Looking back at the 2008 campaigns, I think its most significant achievement was to harness the Internet as an organizing tool.
I always thought that the Internet had the opposite effect, which is disorganize thought and people, because the fun act of clicking away led to so many disparate and unrelated sites.
But the 2008 presidential Internet campaigns—particularly the one waged by Obama—showed that when used strategically, the Internet can be a powerful organizer of crowds. It can help form coalitions and lead people toward a common goal.
The most ground-breaking achievement was fund-raising. A question must to be asked, however. Did the Internet create first the interest in and commitment to the candidate, which then led to crowd to a single-minded mobilization of massive amounts of money to elect him? Or did other forms of media or communications (not the Internet) create the commitment to the candidate first, and the Internet merely served as a tool for collecting contributions?

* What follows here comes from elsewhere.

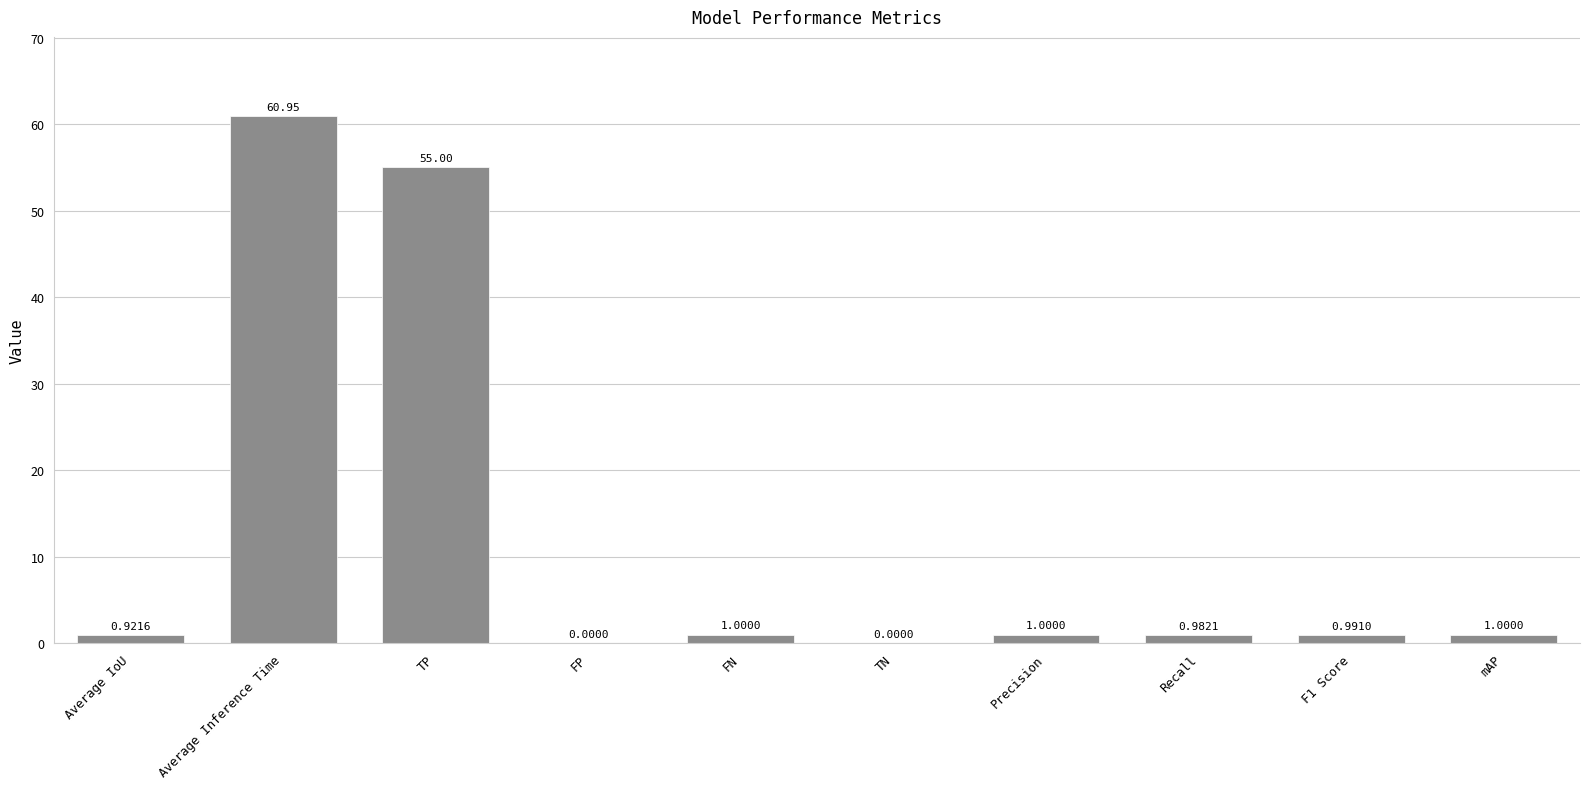

Which has a higher value, FP or Recall?

Recall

It is more likely the former. As Garrett reflected in class a few weeks ago, the Internet was there from the start, serving to create a small base of adherents to Obama, which started to legitimize him as a possibly credible leader. The Obama campaign then used the Internet once again to deliver new campaign messages while exploiting the Internet’s networking potential, which then created progressively larger political bases and a stronger legitimizing environment for Obama.
This happened as a snowball effect, with the Internet playing a bigger and bigger role. Serious fund-raising came in at some point and by that time, the snowball effect was so exponential that the amounts raised become phenomenal. The analogy to a ripple effect is inaccurate. No one threw a rock, no rock sank to the bottom. And Obama’s campaign certainly cannot be characterized by ripples that do not reinforce themselves but instead dissipate outwards and become nothing.

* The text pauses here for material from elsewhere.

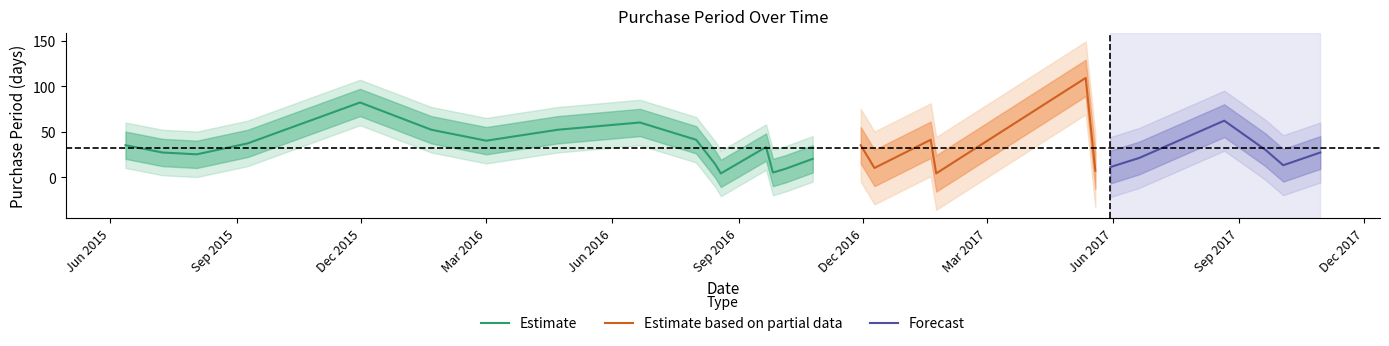

How many interior local valleys (lower than both neighbors) does the data have?

8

In other words, the Internet’s crowd-organizing power is at the same time a crowd-sourcing tool—to reinforce the candidate’s legitimacy, and to mobilize money.

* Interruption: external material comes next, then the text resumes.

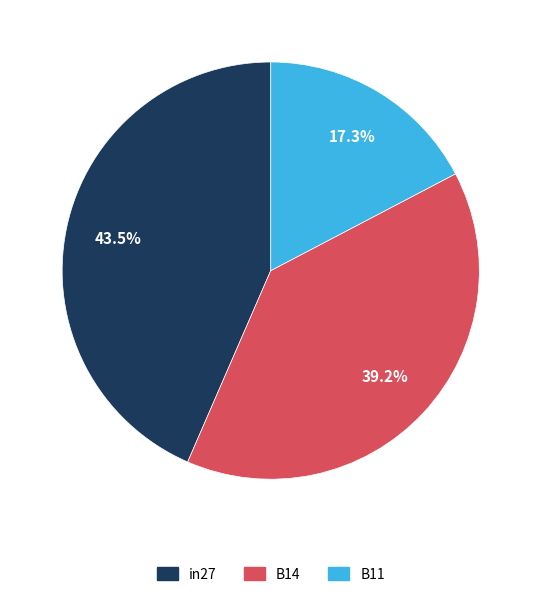

Rank the categories by value from highest to lowest.

in27, B14, B11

This has important implications for campaigns and fund-raising other than for presidential elections. It seems doubtful that an abstract cause per se can directly rally large masses to make financial contributions. Much more effective, it seems, is a determined individual who starts with a small base, obtains legitimacy from them, and then uses the Internet to broadcast that incipient, legitimate platform. Then he goes back out again through the Internet and through networking, he invites more people (or he “sources the crowds”) to help amplify that vision, that mandate, in a participatory way (e.g., through blogs, wikis, Facebook, MySpace, etc.). Repeating this process enlarges the sphere of his legitimacy and carries progressively greater masses of people around an evolving political vision. It crosses a certain line where the periodic burst of messages becomes a constant buzz. This is the point where asking for financial donations can take off exponentially.
This is what I think I have learned, but it remains to be tested. Perhaps this social development and organization theory around Internet use can be useful to what I want to do eventually regarding participatory journalism for promoting good governance and anti-corruption in developing countries.
But for now, it all starts with someone who believes in something important.